TP Saran

The need for appropriate structures, systems – and people!


In last week’s issue of this paper V. Bhardwaj in his article Finance and Planning – Together or Apart makes some very pertinent remarks about how confusion can reign and lead to dysfunction when roles and responsibilities are not clearly understood and demarcated in the running of the affairs of the country.

As in the nature of things the Ministry of Finance is an apex ministry, any decision taken there has repercussions across the whole of the Civil Service. We have the flagrant example of the current scramble to do delayed justice to about 2700 civil servants, because of the misappropriation of human resources planning that led to a confrontation between two arms of government. That could have been done without in the first place if everyone stuck to his attributions rather than trying to go beyond the area of one’s expertise and understanding. Or was it an attempt to exercise authority when one wasn’t mandated to do so?

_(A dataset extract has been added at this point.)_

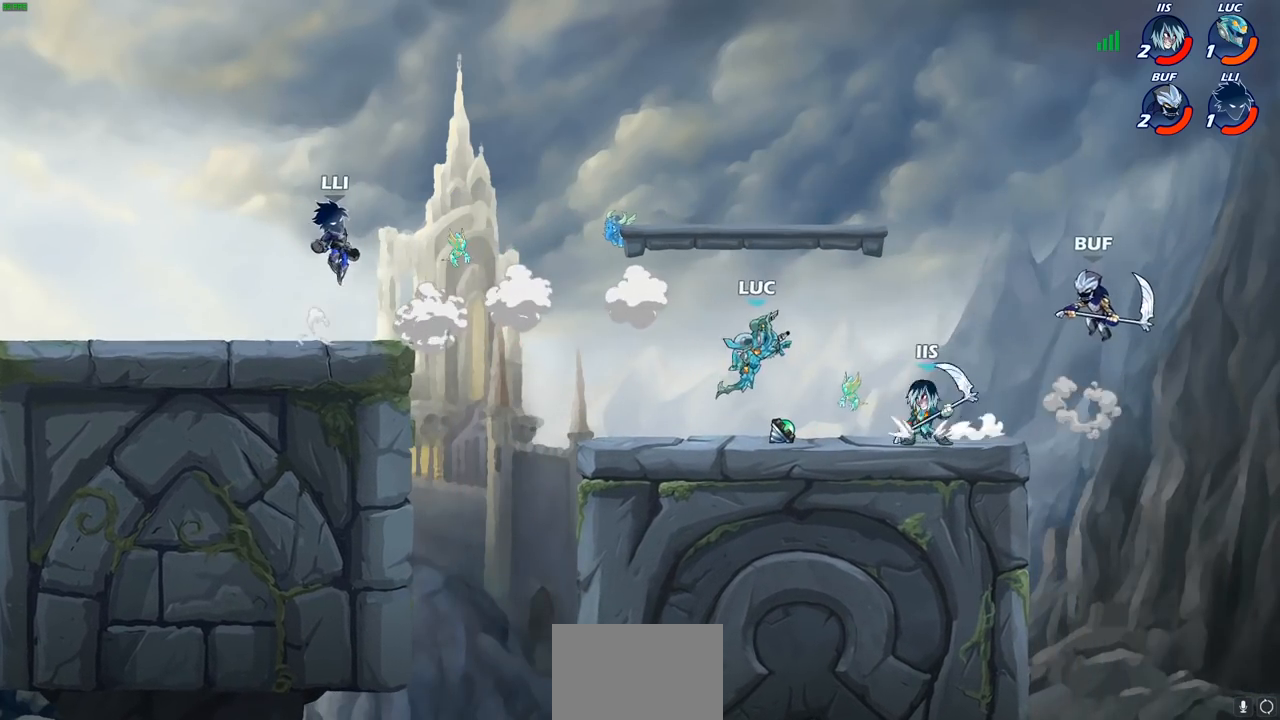
{"buttons": [], "left_stick": "center", "right_stick": "center"}
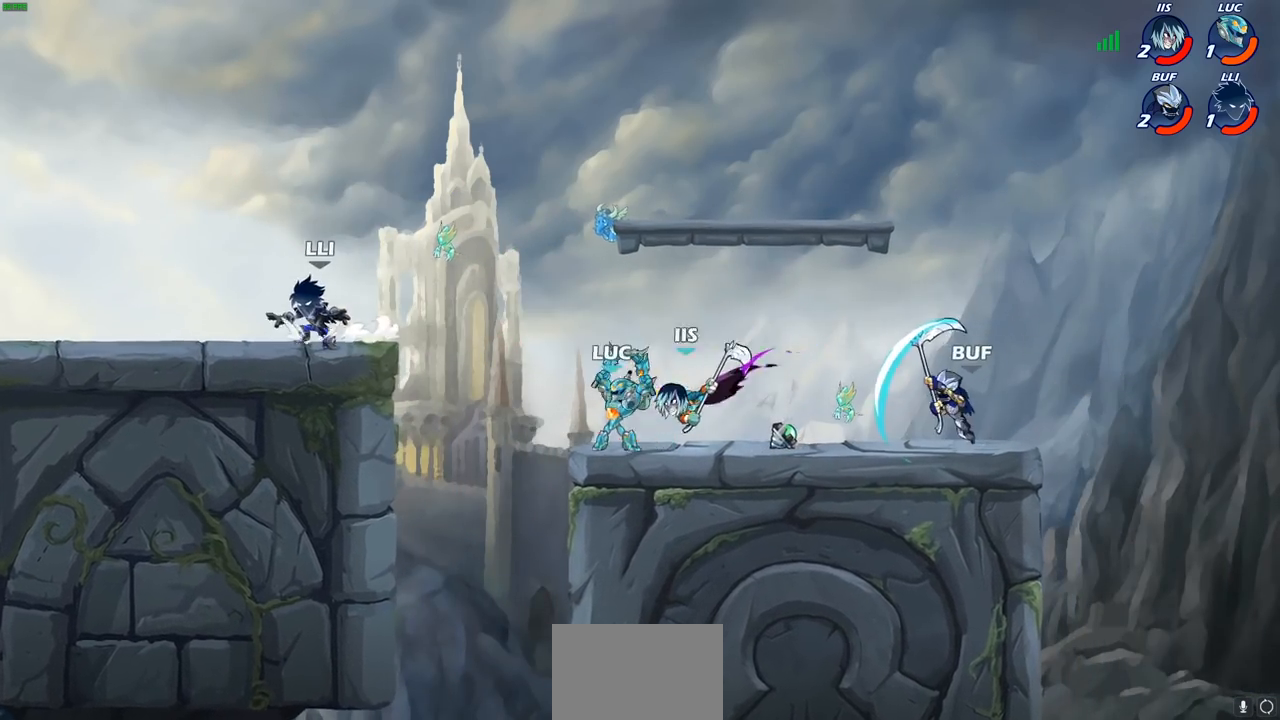
{"buttons": [], "left_stick": "center", "right_stick": "center", "events": [[167, "left_stick", "left"], [283, "left_stick", "center"]]}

A similar situation threatened the governance of the Bank of Mauritius where it would seem that a gap in the legislation – attention to which had been drawn and amendment pressed for – paved the way for certain liberties to be taken. This also had to do with a mode of working which, as an editorial in this paper pointed out, ‘invited the politicians to delve into matters that the central bank alone should have been competent to deliver without any external interference,’ a process ‘by which politicians have glorified their proteges by twisting the legislation to give unmanageable powers to single individuals.’ And as the editorial rightly queries, ‘Should politicians not have foreseen the perpetuation of conflict that such legal dispositions would give rise to?… Why has the situation of conflict been allowed to endure for so long?’ Such an unhealthy state of affairs was eminently avoidable ‘if politicians had decided to keep their hands off the institution and if they had taken the decisions that were warranted at the right time.’

These two episodes show how a weakness in structure may be exploited by misguided people and result in malfunctioning of a system, rendering it inefficient with impacts that can be widespread the higher in the system the wrong takes place.

The nexus structure-system-people is important to understand because on it rests the whole edifice of the proper functioning of institutions. Many politicians if not most cannot make the distinction between strategy/policy and operations. On the other hand, in many a case their immediate interlocutors within a ministry, namely the SCE or PS, unlike their more rigorous and principled counterparts of the days gone by, shy away from pointing out what is what and prefer to take the path of least resistance by kowtowing to the wish or whim of the politician especially if he is a minister. One might wonder whether the functionary can take the risk of offending the politician and put his job in jeopardy: the issue is pitched at a higher level – how far is one prepared to stand up for what is right and not merely convenient? Ask people in the know, and they will give you examples of politicians who have had to tuck in their tails when presented with solid argumentation. Not everything is possible – or allowable.

But it is also a fact that it is through the political process – OK let’s say the politician – that policy changes can be brought about. The merger at the Ministry of Finance, as explained by V. Bhardwaj, mixed up strategic planning and policy formulation, evaluation and analysis with the operational aspects of deliverables. And this is reflected in all other sectors too, where there is no proper policy formulation cell that one can speak of. In other words, there is no formal structure for ongoing thinking, which would evolve policy and guide action, and at the very least there would be a fall back position for both the policy maker and the functionary should things not work out. But this cannot be the initial premise for the running of affairs at national level! That can only be a shared vision, and the actors for its articulation have perforce to work within agreed frameworks where the rules of the game are clear to everyone concerned – and they are reminded regularly about the latter. This can only strengthen their resolve to have the right things done the right way, so that the country as a whole benefits.

We must draw attention again to the two incidents referred to at the beginning of this article to illustrate how things can go terribly wrong and lead to avoidable confrontations if there is no respect for boundaries. Flexibility yes, but not crossing over! Everyone has a role to play, and the example must come from the top. As we get into the electoral fever, let the contenders for the people’s votes remember that as a priority so that when they are elected and are called upon to assume responsibility they do not mess things up.